• _Data items_
+ + + +

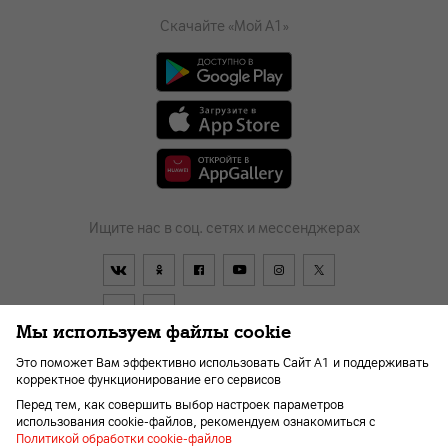
Скачайте «Мой А1»
Ищите нас в соц. сетях и мессенджерах
Мы используем файлы cookie
Это поможет Вам эффективно использовать Сайт А1 и поддерживать
корректное функционирование его сервисов
Договор
О компании
Новости
Перейти в А1
Перед тем, как совершить выбор настроек параметров
Помощь и поддержка
Kарьера
Для слабовидящих
использования cookie-файлов, рекомендуем ознакомиться с
Политикой обработки cookie-файлов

+ + + +

• _INSTRUCTIONS TO FOLLOW_
Which lines of the data contain the string "cookie"? Copy each one.

• _SOLUTION TO THE EXERCISE_
Мы используем файлы cookie
использования cookie-файлов, рекомендуем ознакомиться с
Политикой обработки cookie-файлов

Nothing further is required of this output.